> [Brano]:
Poeta palestinese Fayadh, Arabia Saudita lo condanna a morte: ‘Ha dubitato dell’esistenza di Dio’

Dopo essere stato condannato nel processo di primo grado a quattro anni di carcere e ad 800 frustate, il poeta palestinese Fayadh rischia di essere giustiziato. Questo dopo che nel processo di appello al poeta, per ‘aver dubitato dell’esistenza di Dio‘, è stata inflitta la pena massima, quella della condanna a morte in accordo con quanto riportato da Human Rights Watch.

L’arresto del poeta Ashraf Fayadh, che è cresciuto in Arabia Saudita ma che è nato da genitori palestinesi, risale al 2013 quando uno dei suoi lettori, citando quanto contenuto in una sua raccolta di poesie del 2008, lo accuso di incitamento a rinunciare all’Islam, e quindi a ‘dubitare nell’esistenza di Dio’ così come si legge nella sentenza di condanna a morte di Ashraf Fayadh che Human Rights Watch ha avuto modo di visionare.

> [Consegna A]:
Nel brano sul poeta Fayadh, quale pena gli era stata inflitta nel processo di primo grado?
> [Consegna B]:
Riprendi il brano sul poeta Fayadh dal punto in cui si interrompe.
Le voci non hanno alcun ruolo in questo lavoro.

> [Dati forniti]:
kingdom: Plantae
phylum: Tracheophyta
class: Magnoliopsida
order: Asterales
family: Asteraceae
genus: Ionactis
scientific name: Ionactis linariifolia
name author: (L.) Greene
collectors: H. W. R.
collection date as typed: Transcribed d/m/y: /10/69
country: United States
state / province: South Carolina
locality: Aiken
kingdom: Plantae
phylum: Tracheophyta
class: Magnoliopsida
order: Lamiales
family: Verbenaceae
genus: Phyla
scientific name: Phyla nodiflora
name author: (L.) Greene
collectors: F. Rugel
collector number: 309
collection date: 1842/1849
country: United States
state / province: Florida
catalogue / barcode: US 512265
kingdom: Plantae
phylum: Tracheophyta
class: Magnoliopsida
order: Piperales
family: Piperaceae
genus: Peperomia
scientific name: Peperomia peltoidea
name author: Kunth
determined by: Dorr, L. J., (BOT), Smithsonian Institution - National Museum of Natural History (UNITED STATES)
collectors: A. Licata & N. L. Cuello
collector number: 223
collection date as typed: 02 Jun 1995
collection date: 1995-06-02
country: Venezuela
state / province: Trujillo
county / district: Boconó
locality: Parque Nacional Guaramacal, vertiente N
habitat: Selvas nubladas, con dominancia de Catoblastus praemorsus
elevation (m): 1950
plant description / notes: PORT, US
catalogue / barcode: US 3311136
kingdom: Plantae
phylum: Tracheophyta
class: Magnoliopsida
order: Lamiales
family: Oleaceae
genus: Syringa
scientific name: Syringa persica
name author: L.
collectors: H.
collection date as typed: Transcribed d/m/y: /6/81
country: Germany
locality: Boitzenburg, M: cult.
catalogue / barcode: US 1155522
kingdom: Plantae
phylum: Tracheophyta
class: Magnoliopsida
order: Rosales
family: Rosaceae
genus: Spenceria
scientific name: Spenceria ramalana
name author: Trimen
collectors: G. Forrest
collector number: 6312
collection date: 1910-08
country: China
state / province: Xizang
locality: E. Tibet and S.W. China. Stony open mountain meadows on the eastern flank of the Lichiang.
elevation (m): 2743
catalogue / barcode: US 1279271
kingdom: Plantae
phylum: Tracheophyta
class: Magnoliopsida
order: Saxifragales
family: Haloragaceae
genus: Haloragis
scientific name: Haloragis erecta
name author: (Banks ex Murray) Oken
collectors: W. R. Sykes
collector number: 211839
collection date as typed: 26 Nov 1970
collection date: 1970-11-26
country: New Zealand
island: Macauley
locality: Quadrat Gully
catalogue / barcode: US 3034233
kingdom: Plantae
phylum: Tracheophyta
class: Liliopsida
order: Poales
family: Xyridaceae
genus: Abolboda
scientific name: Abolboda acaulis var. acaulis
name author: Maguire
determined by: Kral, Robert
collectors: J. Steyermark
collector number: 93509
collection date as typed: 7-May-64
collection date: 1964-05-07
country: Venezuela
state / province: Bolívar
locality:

> [Risposta A]:
Quattro anni di carcere e 800 frustate.

> [Risposta B]:
La sentenza di condanna a morte per il poeta Ashraf Fayadh risale a martedì scorso con il giudice che, quindi, ha confermato quello che è stato il reato contestato da parte dell’accusa. Nel 2015, che ancora deve finire, in Arabia Saudita, secondo quanto riportato da Repubbica.it, sono state giustiziate almeno 150 persone. Il poeta palestinese Ashraf Fayadh farà la stessa fine?

Si spera di no anche perché già in passato, ed in particolare nel 2014, centinaia tra artisti ed intellettuali attraverso una petizione avevano chiesto la sua liberazione. In realtà, almeno secondo il parere di alcuni attivisti, il motivo della condanna non avrebbe a che fare con il dubitare dell’esitenza di Dio ma con un video che il poeta ha pubblicato sul web, e dove si vedrebbe la polizia religiosa di Abha picchiare un giovane in pubblico.